Not long ago, Ram Bhakta Thapa, 41, who had been absconding for the past two years after Kathmandu District Court, on March 2012, sentenced him to one year in jail and slapped him with a fine of Rs 2 million for cheating case, was nabbed by CIB on May 23. 

The apex investigating body of the law enforcement agency alone has rounded up as many as nine absconding convicts on fraud charges so far this fiscal year. Of them, seven were convicted of foreign employment fraud and were absconding for a year to over five years. The offenders were sentenced from one year up to 3.6 years in jail. 

During the same period, CIB also managed to nab a convict against whom the Interpol had issued a Red Corner Notice. Bishnu Bahadur Tamang, 33, who was convicted of foreign employment fraud on January 11, 2010, landed in police net on May 2 this year. 

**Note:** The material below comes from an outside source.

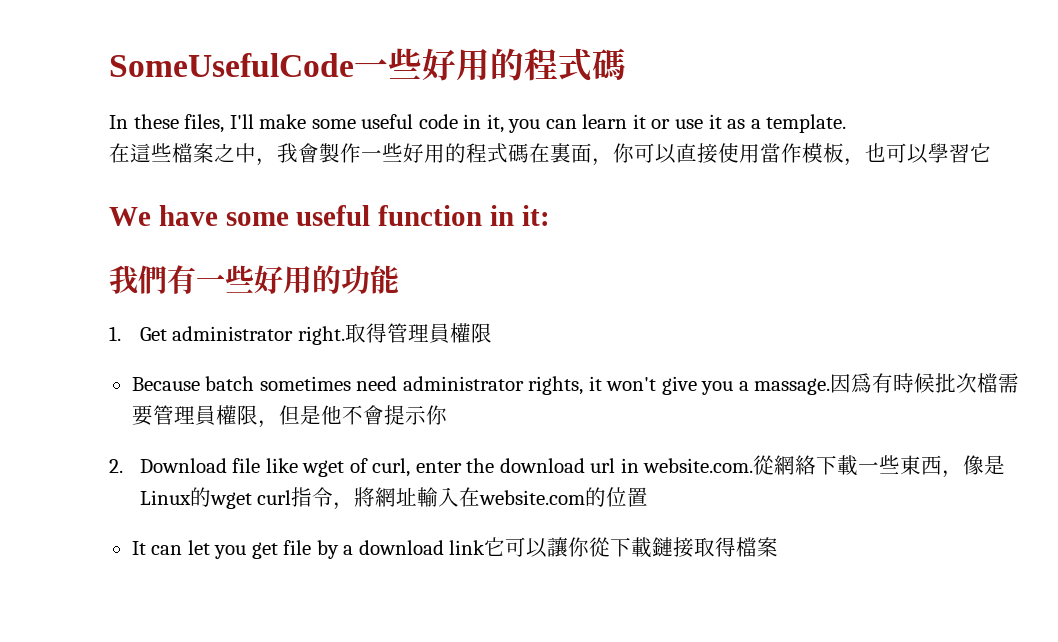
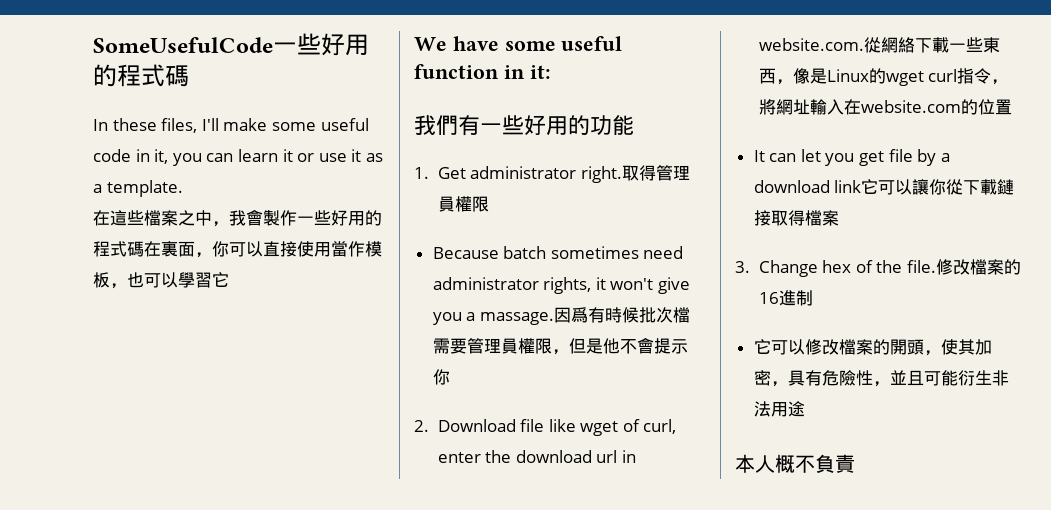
(779, 547) none -> [735,259,1021,277] [758,290,813,306] [753,339,992,356] [753,370,1009,387] [753,401,805,417] [735,454,855,473] // 3. Change hex of the file.修改檔案的16進制 // 它可以修改檔案的開頭，使其加密，具有危險性，並且可能衍生非法用途 // 本人概不負責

The Interpol had issued a Red Corner Notice against him on August 1 last year. Tamang and two others had swindled Rs 21.06 million from 320 foreign job aspirants in 2007. According to investigating officials, most of the convicts would defraud youths by promising them lucrative jobs or study opportunity in various countries, including the United States, Canada, Italy and Portugal, among others, while some were involved in human trafficking as well. 

Likewise, other fraud cases were about swindling money by assuring people of providing flats of housing apartment yet to be constructed and cheating a client with a piece of land of a substandard quality.

Law enforcement officials say that they have launched a manhunt to nab absconding convicts of various charges. “The search for those offenders who are on the run is our top priority,” said an official at CIB. “The guilty must be brought to book sooner or later to discourage the growing culture of impunity,” he added.